When alone together and waiting, they have developed a routine to occupy their dead time. Alice asks, “What’s that smell?” And Robbie shouts, “Shit!” The camcorder operator, always female, always snickers.
But who is recording such shows? And to what purpose? Blackmail? Personal pleasure? As a memento of the event, same as they sell overpriced at the shows? As proof of something that could never have happened? Who was the Leni Riefenstahl of this holocaust?… Alice Pottersfield, that was my best guess, Auntie Alice.
Before the last viewed cassette would work, I had to cram my pinkie in the tiny white spool hole and manually ratchet up it
s splayed tape; the nail tore right up the middle, stinging like hell, and blood dripped.
A shot dollies in along the narrow carpeted hallway as Little Pepper emerges from the motel room, quietly closing the door behind her. She notices the camera and, flushed still from a performance, melodramatically places a shushing finger to her lips. I caught my own breath. By then I could smell the hot dust of the cheap motels. Little Pepper looks momentarily confused — her Shirley Temple furrowed brow — then understands and turns back to open the door for the camera…person. The shot moves past the clinically lighted bathroom on the left, past the half-opened closet on the right, where the unzippered flap of a travelling suit bag hangs down like the butchered body in a serial killer’s hidden room, and holds still.

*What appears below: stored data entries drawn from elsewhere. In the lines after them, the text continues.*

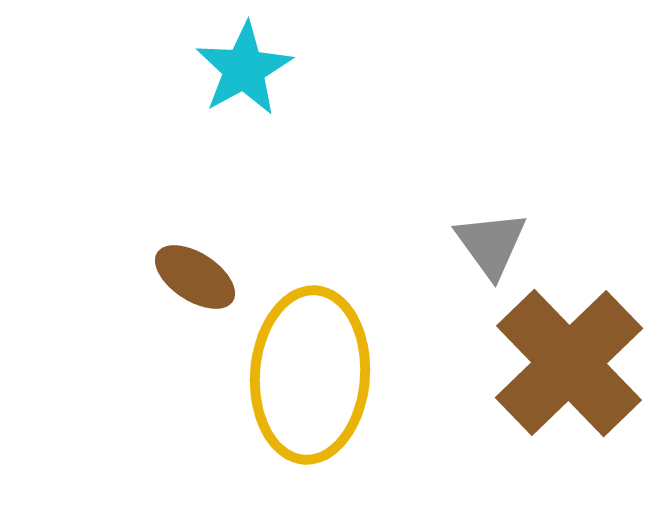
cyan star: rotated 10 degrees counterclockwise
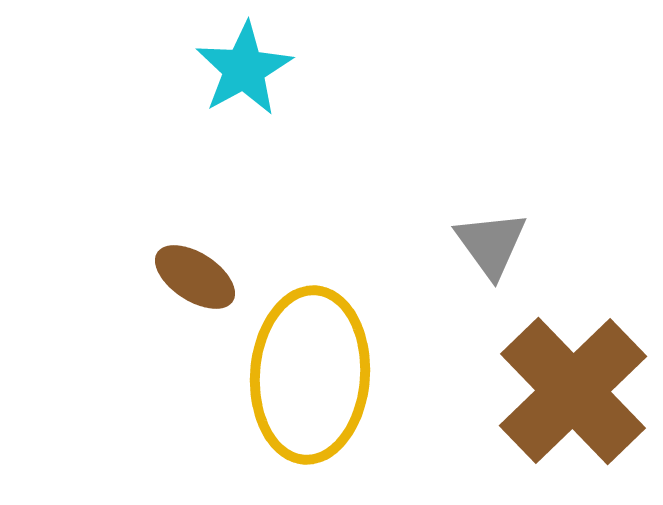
brown cross: moved 4 px right, 28 px down
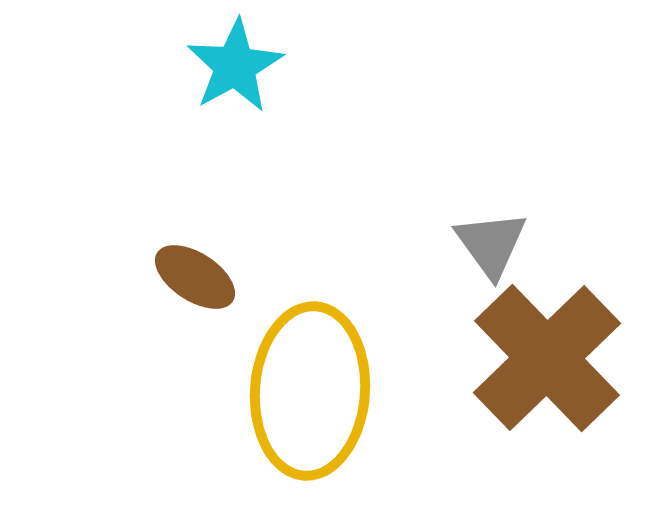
cyan star: moved 9 px left, 3 px up
yellow ellipse: moved 16 px down
brown cross: moved 26 px left, 33 px up
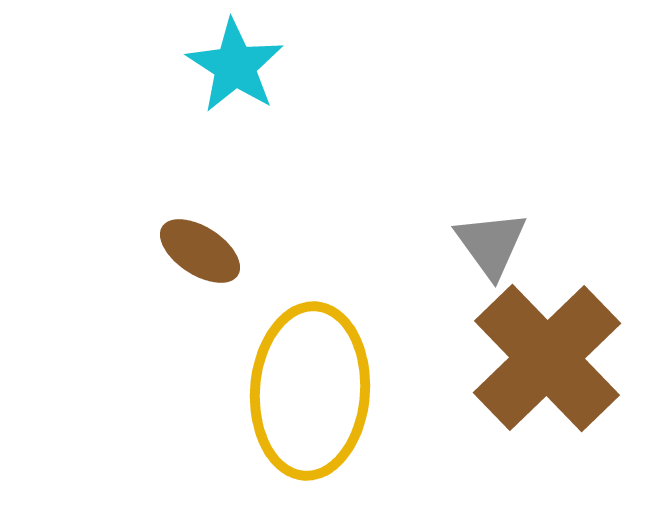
cyan star: rotated 10 degrees counterclockwise
brown ellipse: moved 5 px right, 26 px up
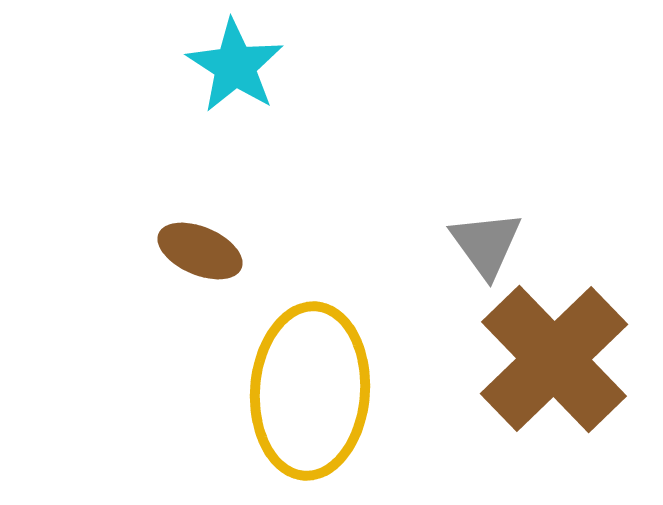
gray triangle: moved 5 px left
brown ellipse: rotated 10 degrees counterclockwise
brown cross: moved 7 px right, 1 px down
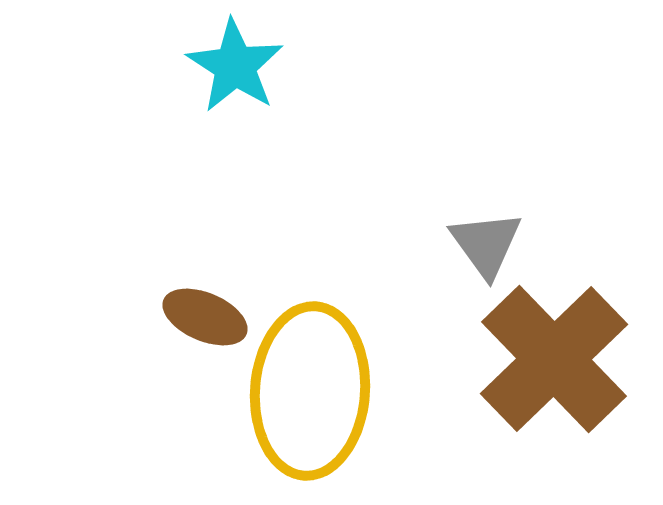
brown ellipse: moved 5 px right, 66 px down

It’s olden times again. You can hear the relic zoom lens whir as the shot sneaks up on the middle-aged man in white sleeveless T-shirt, boxer shorts, and hint of gartered black socks that are mostly hidden by the near bed. It would be difficult to tell anyway, because on his knee sits that ancient ruler of the hearts of fair young damsels, the dandled King Robbie. His youthful Highness has no clothes indeed, as he’s dressed in white jockey shorts only. His chin is firmly pressed between his baby-fat boy breasts, but his lower lip can be seen to protrude like a fresh wet worm. In his left hand he holds a cone of melting ice cream. The man growls soothingly at the boy. Then his fat paw covers Robbie’s small hand and he pulls the cone towards his own mouth and takes a slurping lick. He says, “We’re havin’ some fun now, ain’t we, little fella, me’n’you!”
Robbie looks up at the camera. He’s crying.